• [TASK INSTRUCTIONS]
Set down every record once more, exactly as given.

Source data
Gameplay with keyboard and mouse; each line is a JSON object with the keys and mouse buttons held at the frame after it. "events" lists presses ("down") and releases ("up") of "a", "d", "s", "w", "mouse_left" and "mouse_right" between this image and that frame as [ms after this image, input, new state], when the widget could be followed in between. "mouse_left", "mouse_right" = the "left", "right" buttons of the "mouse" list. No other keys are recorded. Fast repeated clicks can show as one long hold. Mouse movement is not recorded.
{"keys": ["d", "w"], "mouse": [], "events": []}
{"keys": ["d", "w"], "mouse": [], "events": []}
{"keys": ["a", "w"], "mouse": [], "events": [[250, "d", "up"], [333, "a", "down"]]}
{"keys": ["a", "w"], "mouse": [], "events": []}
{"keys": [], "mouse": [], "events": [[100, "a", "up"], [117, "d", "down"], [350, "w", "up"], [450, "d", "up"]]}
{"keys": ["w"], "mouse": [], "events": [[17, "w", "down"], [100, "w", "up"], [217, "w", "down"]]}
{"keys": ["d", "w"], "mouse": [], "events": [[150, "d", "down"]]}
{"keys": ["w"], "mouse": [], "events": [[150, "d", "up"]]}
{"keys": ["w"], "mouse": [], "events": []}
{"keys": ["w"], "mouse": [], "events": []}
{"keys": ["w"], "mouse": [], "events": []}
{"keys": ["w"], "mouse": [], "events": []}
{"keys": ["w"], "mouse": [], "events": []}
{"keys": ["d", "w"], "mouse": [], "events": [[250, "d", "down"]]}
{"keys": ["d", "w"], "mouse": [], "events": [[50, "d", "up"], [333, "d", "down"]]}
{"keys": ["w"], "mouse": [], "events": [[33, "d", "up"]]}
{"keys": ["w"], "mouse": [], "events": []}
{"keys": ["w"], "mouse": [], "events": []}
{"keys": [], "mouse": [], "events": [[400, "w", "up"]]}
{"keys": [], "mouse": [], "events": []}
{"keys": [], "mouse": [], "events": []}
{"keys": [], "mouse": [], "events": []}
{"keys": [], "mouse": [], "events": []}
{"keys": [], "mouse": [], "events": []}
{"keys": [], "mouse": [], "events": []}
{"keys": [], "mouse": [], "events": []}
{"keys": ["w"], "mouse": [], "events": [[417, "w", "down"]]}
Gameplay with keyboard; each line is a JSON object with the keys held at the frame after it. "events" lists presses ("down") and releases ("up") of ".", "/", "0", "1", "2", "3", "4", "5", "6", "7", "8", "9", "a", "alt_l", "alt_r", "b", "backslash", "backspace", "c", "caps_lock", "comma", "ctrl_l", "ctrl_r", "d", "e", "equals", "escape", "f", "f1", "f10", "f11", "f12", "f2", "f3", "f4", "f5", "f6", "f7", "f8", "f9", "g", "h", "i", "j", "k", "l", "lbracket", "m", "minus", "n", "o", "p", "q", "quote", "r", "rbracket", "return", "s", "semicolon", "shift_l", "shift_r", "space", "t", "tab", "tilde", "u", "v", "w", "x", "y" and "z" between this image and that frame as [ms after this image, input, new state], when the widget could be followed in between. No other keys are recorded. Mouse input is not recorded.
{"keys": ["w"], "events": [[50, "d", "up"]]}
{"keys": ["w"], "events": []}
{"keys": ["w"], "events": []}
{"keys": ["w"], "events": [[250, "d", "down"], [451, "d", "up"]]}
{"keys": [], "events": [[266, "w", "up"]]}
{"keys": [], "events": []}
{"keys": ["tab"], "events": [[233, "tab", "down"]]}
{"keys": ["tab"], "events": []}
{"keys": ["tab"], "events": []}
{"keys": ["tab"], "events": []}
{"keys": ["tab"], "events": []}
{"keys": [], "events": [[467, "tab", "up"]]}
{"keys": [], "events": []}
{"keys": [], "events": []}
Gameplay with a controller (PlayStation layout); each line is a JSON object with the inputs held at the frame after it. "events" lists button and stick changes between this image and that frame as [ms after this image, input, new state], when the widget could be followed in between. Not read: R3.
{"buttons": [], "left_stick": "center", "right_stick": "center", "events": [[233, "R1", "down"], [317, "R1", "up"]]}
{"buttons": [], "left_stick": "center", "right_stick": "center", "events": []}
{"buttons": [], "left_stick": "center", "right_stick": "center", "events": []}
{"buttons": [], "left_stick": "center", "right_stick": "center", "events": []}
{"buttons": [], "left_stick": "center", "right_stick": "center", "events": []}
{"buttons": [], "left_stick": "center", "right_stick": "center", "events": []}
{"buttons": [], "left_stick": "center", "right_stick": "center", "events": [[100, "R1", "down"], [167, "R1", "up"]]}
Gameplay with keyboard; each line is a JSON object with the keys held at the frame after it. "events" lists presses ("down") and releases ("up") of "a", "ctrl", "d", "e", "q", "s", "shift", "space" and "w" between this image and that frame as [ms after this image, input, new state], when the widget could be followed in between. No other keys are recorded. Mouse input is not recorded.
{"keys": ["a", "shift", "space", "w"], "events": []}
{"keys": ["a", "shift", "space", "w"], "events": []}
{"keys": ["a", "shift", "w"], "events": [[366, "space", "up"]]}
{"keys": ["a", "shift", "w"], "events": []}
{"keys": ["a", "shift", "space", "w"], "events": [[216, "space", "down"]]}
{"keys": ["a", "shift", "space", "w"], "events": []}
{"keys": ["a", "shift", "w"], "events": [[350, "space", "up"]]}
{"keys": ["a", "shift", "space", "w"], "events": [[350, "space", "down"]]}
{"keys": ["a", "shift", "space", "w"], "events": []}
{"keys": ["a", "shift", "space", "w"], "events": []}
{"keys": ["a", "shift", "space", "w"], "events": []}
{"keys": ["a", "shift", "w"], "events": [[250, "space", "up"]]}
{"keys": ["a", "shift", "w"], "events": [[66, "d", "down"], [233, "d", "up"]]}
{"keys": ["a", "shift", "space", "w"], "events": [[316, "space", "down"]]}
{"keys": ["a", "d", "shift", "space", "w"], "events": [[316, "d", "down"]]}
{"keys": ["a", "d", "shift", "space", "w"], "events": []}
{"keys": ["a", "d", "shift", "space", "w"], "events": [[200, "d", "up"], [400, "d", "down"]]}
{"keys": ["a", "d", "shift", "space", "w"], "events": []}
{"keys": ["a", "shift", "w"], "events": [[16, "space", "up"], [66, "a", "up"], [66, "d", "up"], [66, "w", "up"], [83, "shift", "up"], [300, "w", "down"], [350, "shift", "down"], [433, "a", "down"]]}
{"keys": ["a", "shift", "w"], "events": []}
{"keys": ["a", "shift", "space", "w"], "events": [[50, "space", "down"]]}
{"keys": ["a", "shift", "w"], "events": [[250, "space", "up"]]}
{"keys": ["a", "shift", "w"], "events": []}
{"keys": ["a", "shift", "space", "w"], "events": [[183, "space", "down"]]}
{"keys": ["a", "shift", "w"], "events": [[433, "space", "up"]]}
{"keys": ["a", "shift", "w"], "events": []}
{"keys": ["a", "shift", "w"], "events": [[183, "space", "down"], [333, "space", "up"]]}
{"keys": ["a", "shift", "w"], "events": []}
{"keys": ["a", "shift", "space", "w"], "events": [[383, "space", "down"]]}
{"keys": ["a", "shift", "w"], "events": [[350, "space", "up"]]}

• [ANSWER SPACE]
Gameplay with keyboard and mouse; each line is a JSON object with the keys and mouse buttons held at the frame after it. "events" lists presses ("down") and releases ("up") of "a", "d", "s", "w", "mouse_left" and "mouse_right" between this image and that frame as [ms after this image, input, new state], when the widget could be followed in between. "mouse_left", "mouse_right" = the "left", "right" buttons of the "mouse" list. No other keys are recorded. Fast repeated clicks can show as one long hold. Mouse movement is not recorded.
{"keys": ["d", "w"], "mouse": [], "events": []}
{"keys": ["d", "w"], "mouse": [], "events": []}
{"keys": ["a", "w"], "mouse": [], "events": [[250, "d", "up"], [333, "a", "down"]]}
{"keys": ["a", "w"], "mouse": [], "events": []}
{"keys": [], "mouse": [], "events": [[100, "a", "up"], [117, "d", "down"], [350, "w", "up"], [450, "d", "up"]]}
{"keys": ["w"], "mouse": [], "events": [[17, "w", "down"], [100, "w", "up"], [217, "w", "down"]]}
{"keys": ["d", "w"], "mouse": [], "events": [[150, "d", "down"]]}
{"keys": ["w"], "mouse": [], "events": [[150, "d", "up"]]}
{"keys": ["w"], "mouse": [], "events": []}
{"keys": ["w"], "mouse": [], "events": []}
{"keys": ["w"], "mouse": [], "events": []}
{"keys": ["w"], "mouse": [], "events": []}
{"keys": ["w"], "mouse": [], "events": []}
{"keys": ["d", "w"], "mouse": [], "events": [[250, "d", "down"]]}
{"keys": ["d", "w"], "mouse": [], "events": [[50, "d", "up"], [333, "d", "down"]]}
{"keys": ["w"], "mouse": [], "events": [[33, "d", "up"]]}
{"keys": ["w"], "mouse": [], "events": []}
{"keys": ["w"], "mouse": [], "events": []}
{"keys": [], "mouse": [], "events": [[400, "w", "up"]]}
{"keys": [], "mouse": [], "events": []}
{"keys": [], "mouse": [], "events": []}
{"keys": [], "mouse": [], "events": []}
{"keys": [], "mouse": [], "events": []}
{"keys": [], "mouse": [], "events": []}
{"keys": [], "mouse": [], "events": []}
{"keys": [], "mouse": [], "events": []}
{"keys": ["w"], "mouse": [], "events": [[417, "w", "down"]]}
Gameplay with keyboard; each line is a JSON object with the keys held at the frame after it. "events" lists presses ("down") and releases ("up") of ".", "/", "0", "1", "2", "3", "4", "5", "6", "7", "8", "9", "a", "alt_l", "alt_r", "b", "backslash", "backspace", "c", "caps_lock", "comma", "ctrl_l", "ctrl_r", "d", "e", "equals", "escape", "f", "f1", "f10", "f11", "f12", "f2", "f3", "f4", "f5", "f6", "f7", "f8", "f9", "g", "h", "i", "j", "k", "l", "lbracket", "m", "minus", "n", "o", "p", "q", "quote", "r", "rbracket", "return", "s", "semicolon", "shift_l", "shift_r", "space", "t", "tab", "tilde", "u", "v", "w", "x", "y" and "z" between this image and that frame as [ms after this image, input, new state], when the widget could be followed in between. No other keys are recorded. Mouse input is not recorded.
{"keys": ["w"], "events": [[50, "d", "up"]]}
{"keys": ["w"], "events": []}
{"keys": ["w"], "events": []}
{"keys": ["w"], "events": [[250, "d", "down"], [451, "d", "up"]]}
{"keys": [], "events": [[266, "w", "up"]]}
{"keys": [], "events": []}
{"keys": ["tab"], "events": [[233, "tab", "down"]]}
{"keys": ["tab"], "events": []}
{"keys": ["tab"], "events": []}
{"keys": ["tab"], "events": []}
{"keys": ["tab"], "events": []}
{"keys": [], "events": [[467, "tab", "up"]]}
{"keys": [], "events": []}
{"keys": [], "events": []}
Gameplay with a controller (PlayStation layout); each line is a JSON object with the inputs held at the frame after it. "events" lists button and stick changes between this image and that frame as [ms after this image, input, new state], when the widget could be followed in between. Not read: R3.
{"buttons": [], "left_stick": "center", "right_stick": "center", "events": [[233, "R1", "down"], [317, "R1", "up"]]}
{"buttons": [], "left_stick": "center", "right_stick": "center", "events": []}
{"buttons": [], "left_stick": "center", "right_stick": "center", "events": []}
{"buttons": [], "left_stick": "center", "right_stick": "center", "events": []}
{"buttons": [], "left_stick": "center", "right_stick": "center", "events": []}
{"buttons": [], "left_stick": "center", "right_stick": "center", "events": []}
{"buttons": [], "left_stick": "center", "right_stick": "center", "events": [[100, "R1", "down"], [167, "R1", "up"]]}
Gameplay with keyboard; each line is a JSON object with the keys held at the frame after it. "events" lists presses ("down") and releases ("up") of "a", "ctrl", "d", "e", "q", "s", "shift", "space" and "w" between this image and that frame as [ms after this image, input, new state], when the widget could be followed in between. No other keys are recorded. Mouse input is not recorded.
{"keys": ["a", "shift", "space", "w"], "events": []}
{"keys": ["a", "shift", "space", "w"], "events": []}
{"keys": ["a", "shift", "w"], "events": [[366, "space", "up"]]}
{"keys": ["a", "shift", "w"], "events": []}
{"keys": ["a", "shift", "space", "w"], "events": [[216, "space", "down"]]}
{"keys": ["a", "shift", "space", "w"], "events": []}
{"keys": ["a", "shift", "w"], "events": [[350, "space", "up"]]}
{"keys": ["a", "shift", "space", "w"], "events": [[350, "space", "down"]]}
{"keys": ["a", "shift", "space", "w"], "events": []}
{"keys": ["a", "shift", "space", "w"], "events": []}
{"keys": ["a", "shift", "space", "w"], "events": []}
{"keys": ["a", "shift", "w"], "events": [[250, "space", "up"]]}
{"keys": ["a", "shift", "w"], "events": [[66, "d", "down"], [233, "d", "up"]]}
{"keys": ["a", "shift", "space", "w"], "events": [[316, "space", "down"]]}
{"keys": ["a", "d", "shift", "space", "w"], "events": [[316, "d", "down"]]}
{"keys": ["a", "d", "shift", "space", "w"], "events": []}
{"keys": ["a", "d", "shift", "space", "w"], "events": [[200, "d", "up"], [400, "d", "down"]]}
{"keys": ["a", "d", "shift", "space", "w"], "events": []}
{"keys": ["a", "shift", "w"], "events": [[16, "space", "up"], [66, "a", "up"], [66, "d", "up"], [66, "w", "up"], [83, "shift", "up"], [300, "w", "down"], [350, "shift", "down"], [433, "a", "down"]]}
{"keys": ["a", "shift", "w"], "events": []}
{"keys": ["a", "shift", "space", "w"], "events": [[50, "space", "down"]]}
{"keys": ["a", "shift", "w"], "events": [[250, "space", "up"]]}
{"keys": ["a", "shift", "w"], "events": []}
{"keys": ["a", "shift", "space", "w"], "events": [[183, "space", "down"]]}
{"keys": ["a", "shift", "w"], "events": [[433, "space", "up"]]}
{"keys": ["a", "shift", "w"], "events": []}
{"keys": ["a", "shift", "w"], "events": [[183, "space", "down"], [333, "space", "up"]]}
{"keys": ["a", "shift", "w"], "events": []}
{"keys": ["a", "shift", "space", "w"], "events": [[383, "space", "down"]]}
{"keys": ["a", "shift", "w"], "events": [[350, "space", "up"]]}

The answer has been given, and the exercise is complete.